Numbers don’t lie: The EVO15-S is a top performer in its class—and not only for gaming. That’s largely because it has the latest components. Inside, the EVO15-S packs a 2.8GHz Intel Core i7-7700HQ processor, an Nvidia GeForce GTX 1060 graphics card, and 16GB of RAM.
The EVO15-S demonstrated strong performance on our 3D and gaming tests among systems equipped with the GTX 1060, though the differences were not so drastic as to position the EVO15-S as the unquestioned leader of the pack. At 1,366-by-768 resolution and with graphics quality set to Medium, it reached 130 frames per second (fps) on Heaven and 90fps on Valley. Cranked up to the Ultra graphics option at native resolution, its frame rates were 67fps on Heaven and 70fps on Valley. That’s better than both the Alienware 13 and the Razer Blade, but only slightly. Both of those laptops were within 10fps of the EVO15-S, and the Acer Predator 15 had a slight edge on Ultra and a significant edge on Medium. For a thinner gaming laptop, these numbers are quite good, and they mean you don’t really have to worry about choppy frame rates. The EVO15-S did distinguish itself more on the 3DMark Cloud Gate and Fire Strike Extreme tests. With top scores of 24,716 points and 5,068 points respectively, it surpassed the Alienware 13 and the Blade, and was not too far behind the HP Omen 17 (25,433 on Cloud Gate, 7,118 on Fire Strike Extreme), which features a more powerful GTX 1070 and is our Editors’ Choice for midrange gaming systems.
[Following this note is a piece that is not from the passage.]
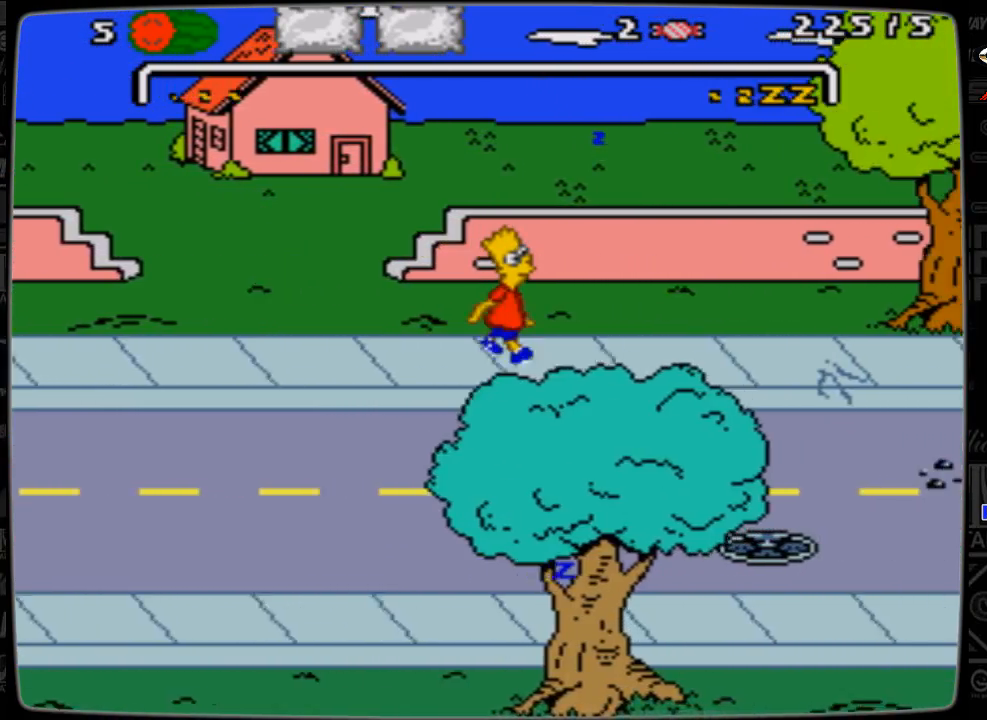
{"buttons": ["DPAD_RIGHT"], "events": []}
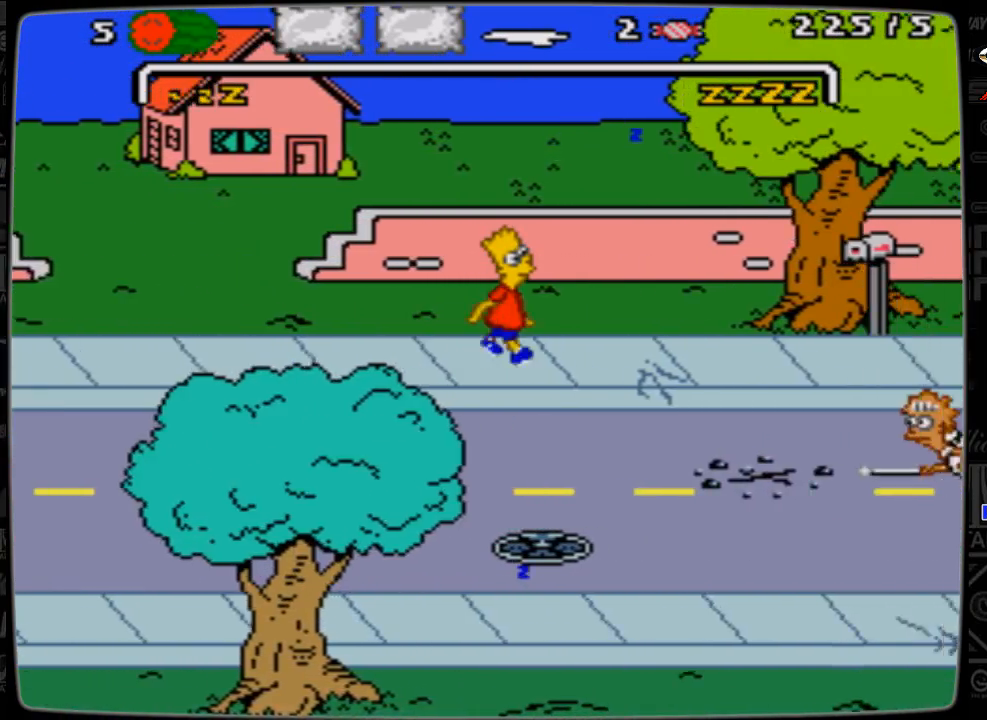
{"buttons": ["DPAD_RIGHT"], "events": []}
One of the main strengths of the EVO15-S is its portability, so it’s a good thing that it’s a winner at productivity tasks, too. Scoring 3,609 points on our PCMark 8 Work Conventional test, the EVO15-S outperformed the Acer Predator 15, the Alienware 13, the Razer Blade, and the HP Omen 17—as it should, considering its newer processor. It’s also top of the heap with multimedia, finishing our Handbrake encoding test in 1 minute, 3 seconds, scoring 739 points on CineBench R15, and rendering 11 Photoshop filters in just 2:58.
All things considered, a lightweight gaming machine with tons of storage that’s also good for everyday tasks is an attractive buy. In theory, it could be the holy grail of a laptop that can handle heavy duty gaming while remaining truly portable. There’s just one snag to this narrative, and that’s the Origin’s less-than-stellar battery life. It only lasted 3 hours, 28 minutes, on our battery rundown test. That’s typical for gaming laptops as a category, but behind rival systems. The Razer Blade clocked in with a phenomenal 7:23—more than double the battery life of the EVO15-S. The Acer Predator 15 (5:16), the Alienware 13 (4:56), and the HP Omen 17 (4:35) all lasted longer, too.
Pricey by Nature
The Origin EVO15-S has a lot going for it: low-key aesthetics, a lightweight yet sturdy build, and excellent performance. But in addition to somewhat disappointing battery life, it’s pricier than most of the competition. The latest Razer Blade has an older 6th-Generation Intel Core processor, but its gaming performance isn’t so far behind that of the EVO15-S, and it can still handle VR (as can the Alienware 13). And for about $500 less, you get more than 7 hours of battery and a sleeker design—major reasons why the Blade remains our Editors’ Choice for ultraportable gaming laptops.